### Problem description:
Look through the material below. Copy every line with the string "Кофейный" in it.
● ● ● ● ● ● ●
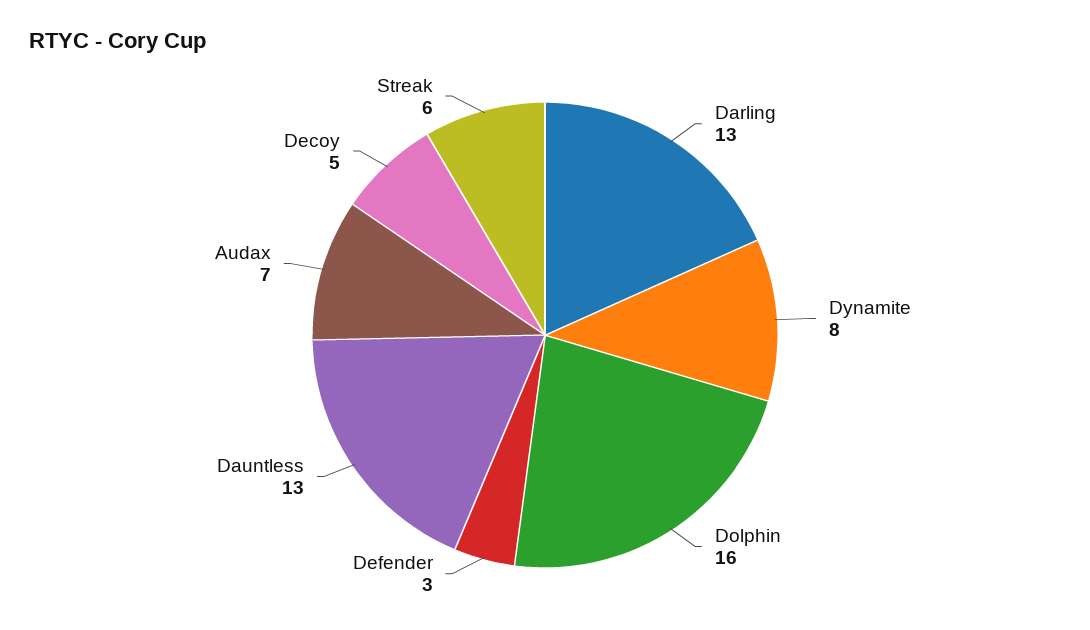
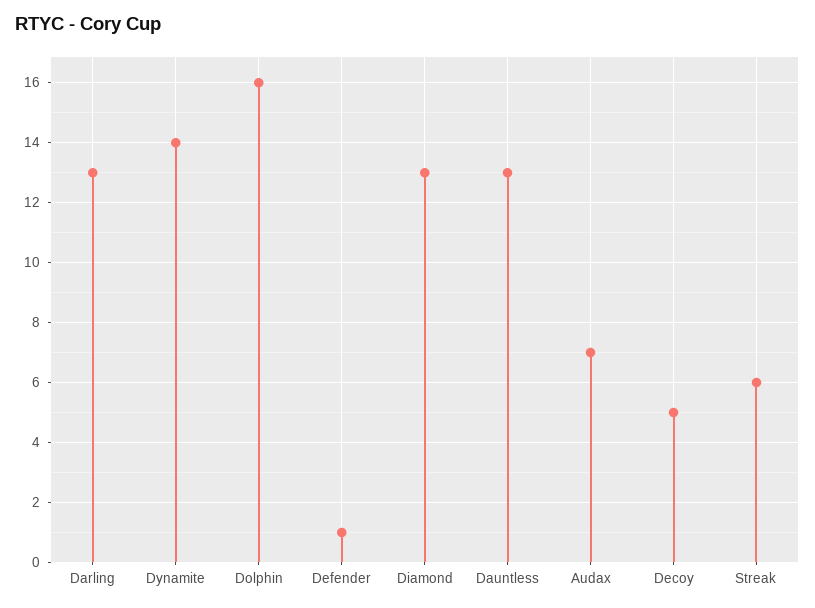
  {
    "Darling": 13,
-   "Dynamite": 8,
+   "Dynamite": 14,
    "Dolphin": 16,
-   "Defender": 3,
+   "Defender": 1,
    "Dauntless": 13,
    "Audax": 7,
    "Decoy": 5,
-   "Streak": 6
+   "Streak": 6,
+   "Diamond": 13
  }

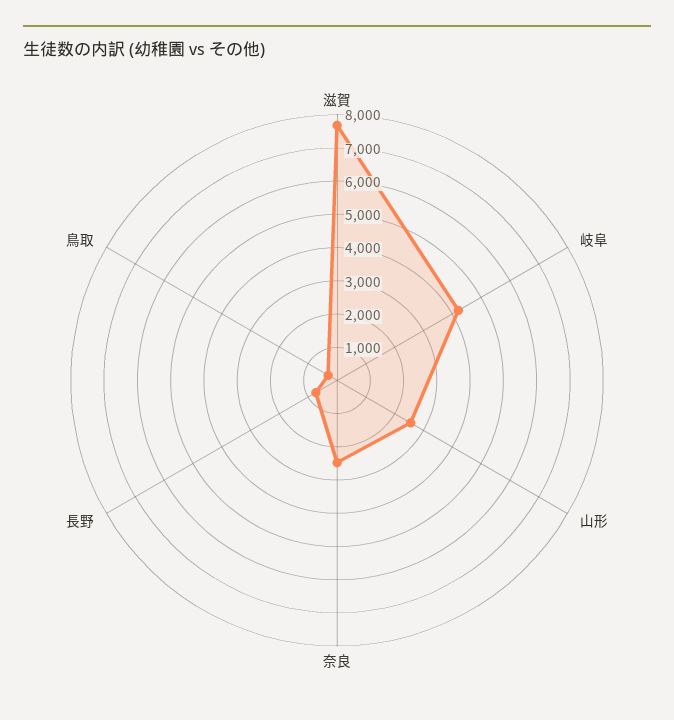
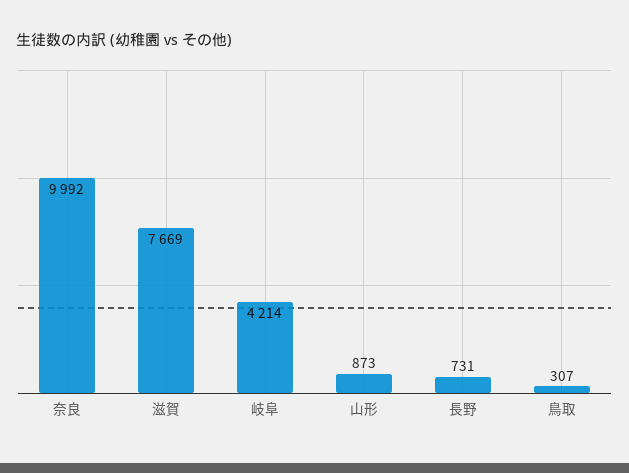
  {
    "滋賀": 7669,
    "岐阜": 4214,
-   "山形": 2500,
+   "山形": 873,
-   "奈良": 2500,
+   "奈良": 9992,
    "長野": 731,
    "鳥取": 307
  }

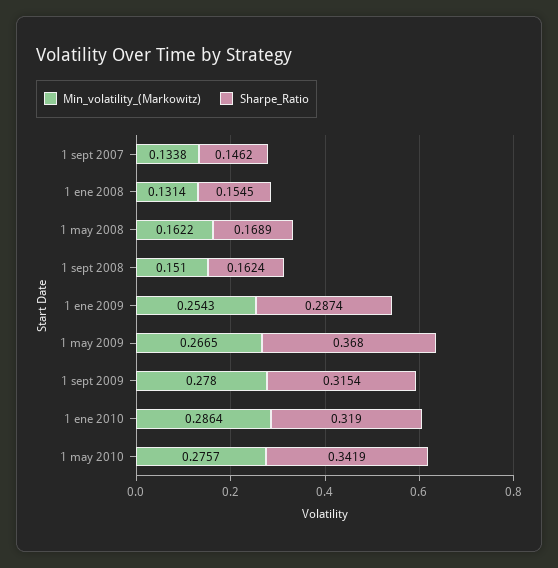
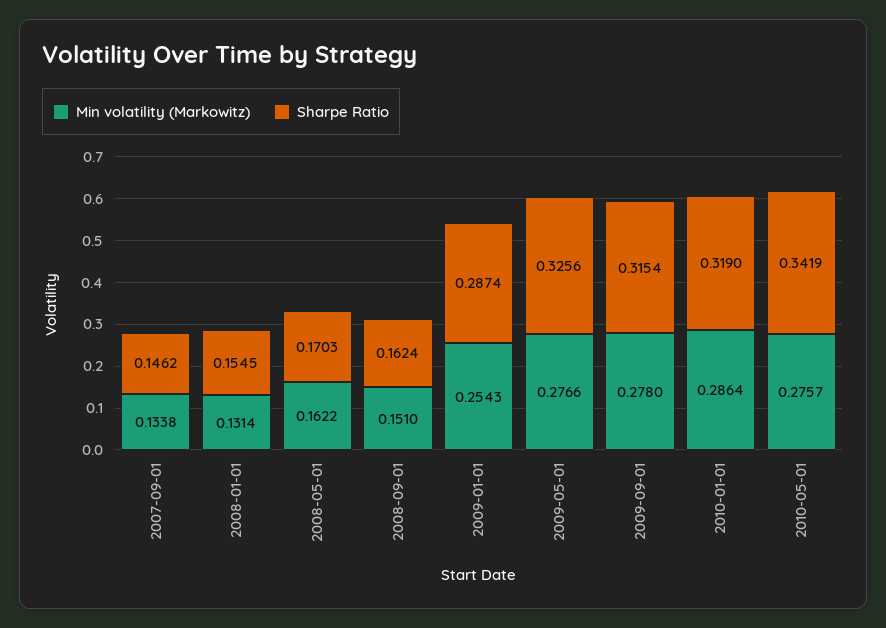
  {
    "Min_volatility_(Markowitz)": {
      "1 sept 2007": 0.1338,
      "1 ene 2008": 0.1314,
      "1 may 2008": 0.1622,
      "1 sept 2008": 0.151,
      "1 ene 2009": 0.2543,
-     "1 may 2009": 0.2665,
+     "1 may 2009": 0.2766,
      "1 sept 2009": 0.278,
      "1 ene 2010": 0.2864,
      "1 may 2010": 0.2757
    },
    "Sharpe_Ratio": {
      "1 sept 2007": 0.1462,
      "1 ene 2008": 0.1545,
-     "1 may 2008": 0.1689,
+     "1 may 2008": 0.1703,
      "1 sept 2008": 0.1624,
      "1 ene 2009": 0.2874,
-     "1 may 2009": 0.368,
+     "1 may 2009": 0.3256,
      "1 sept 2009": 0.3154,
      "1 ene 2010": 0.319,
      "1 may 2010": 0.3419
    }
  }

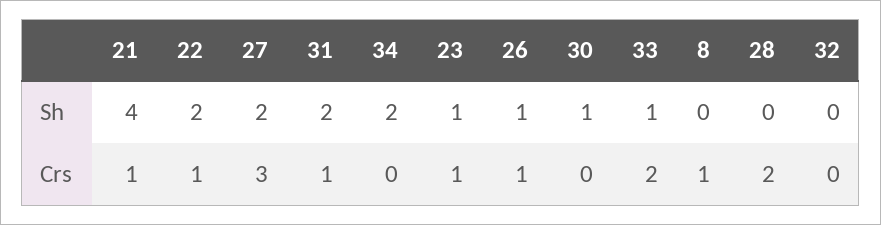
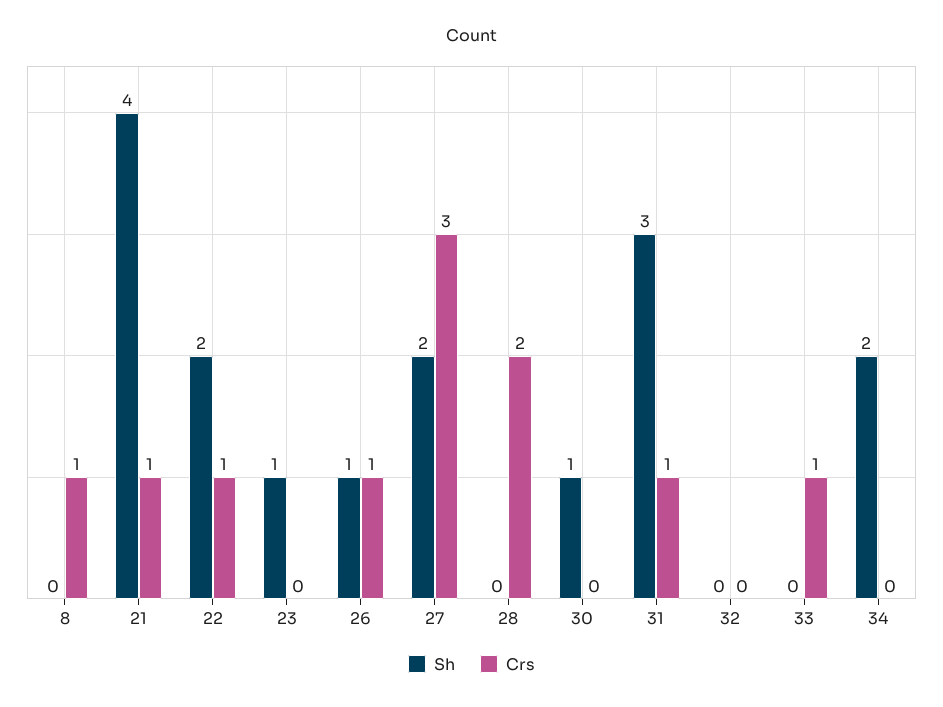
  {
    "Sh": {
      "21": 4,
      "22": 2,
      "27": 2,
-     "31": 2,
+     "31": 3,
      "34": 2,
      "23": 1,
      "26": 1,
      "30": 1,
-     "33": 1,
+     "33": 0,
      "8": 0,
      "28": 0,
      "32": 0
    },
    "Crs": {
      "21": 1,
      "22": 1,
      "27": 3,
      "31": 1,
      "34": 0,
-     "23": 1,
+     "23": 0,
      "26": 1,
      "30": 0,
-     "33": 2,
+     "33": 1,
      "8": 1,
      "28": 2,
      "32": 0
    }
  }

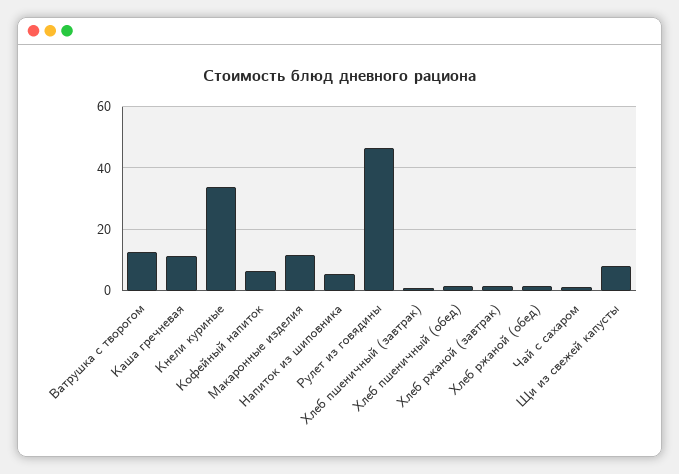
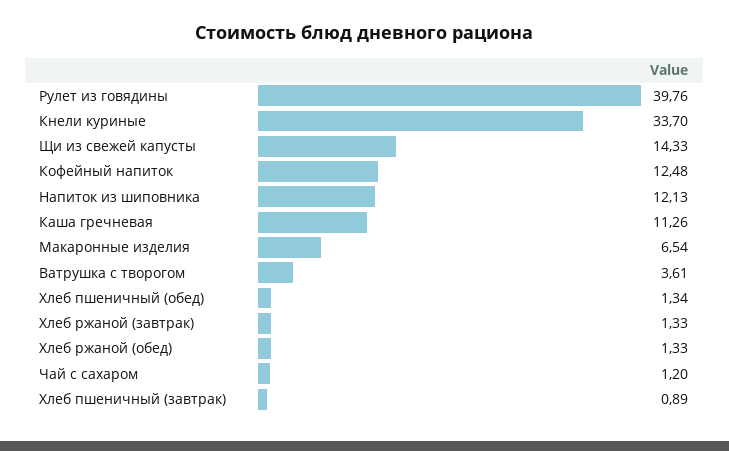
  {
-   "Ватрушка с творогом": 12,
+   "Ватрушка с творогом": 3.61,
    "Каша гречневая": 11.26,
    "Кнели куриные": 33.7,
-   "Кофейный напиток": 6,
+   "Кофейный напиток": 12.48,
-   "Макаронные изделия": 12,
+   "Макаронные изделия": 6.54,
-   "Напиток из шиповника": 6,
+   "Напиток из шиповника": 12.13,
-   "Рулет из говядины": 46,
+   "Рулет из говядины": 39.76,
    "Хлеб пшеничный (завтрак)": 0.89,
    "Хлеб пшеничный (обед)": 1.34,
    "Хлеб ржаной (завтрак)": 1.33,
    "Хлеб ржаной (обед)": 1.33,
    "Чай с сахаром": 1.2,
-   "Щи из свежей капусты": 8
+   "Щи из свежей капусты": 14.33
  }

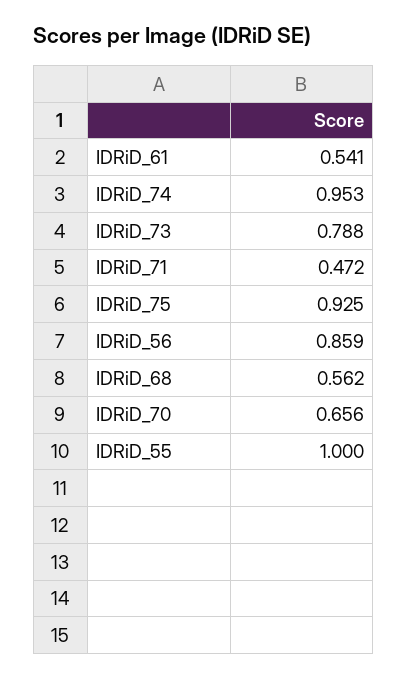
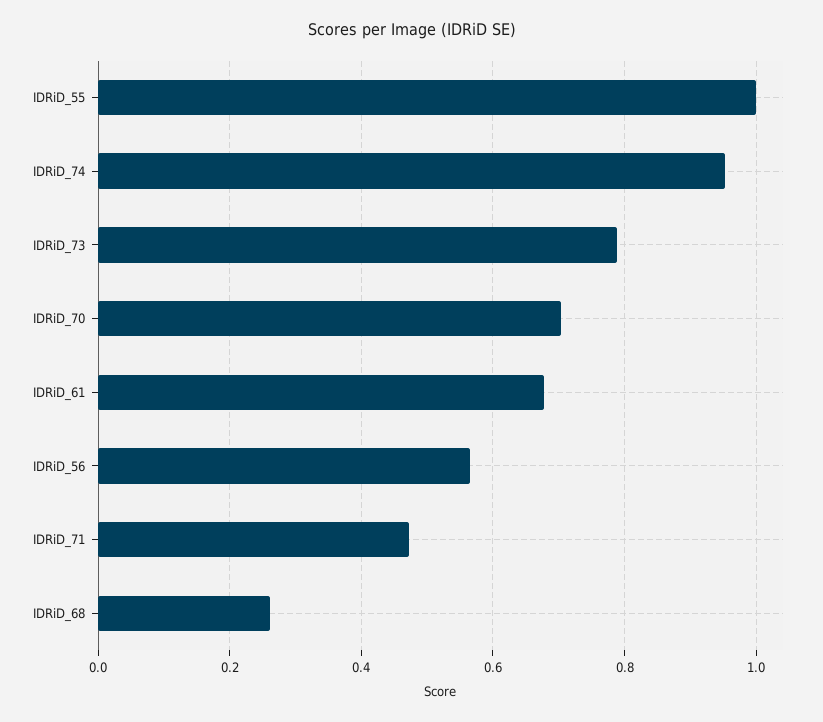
  {
-   "IDRiD_61": 0.541,
+   "IDRiD_61": 0.68,
    "IDRiD_74": 0.953,
    "IDRiD_73": 0.788,
    "IDRiD_71": 0.472,
-   "IDRiD_75": 0.925,
-   "IDRiD_56": 0.859,
+   "IDRiD_56": 0.56,
-   "IDRiD_68": 0.562,
+   "IDRiD_68": 0.26,
-   "IDRiD_70": 0.656,
+   "IDRiD_70": 0.7,
    "IDRiD_55": 1
  }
● ● ● ● ● ● ●
### Expected output:
-   "Кофейный напиток": 6,
+   "Кофейный напиток": 12.48,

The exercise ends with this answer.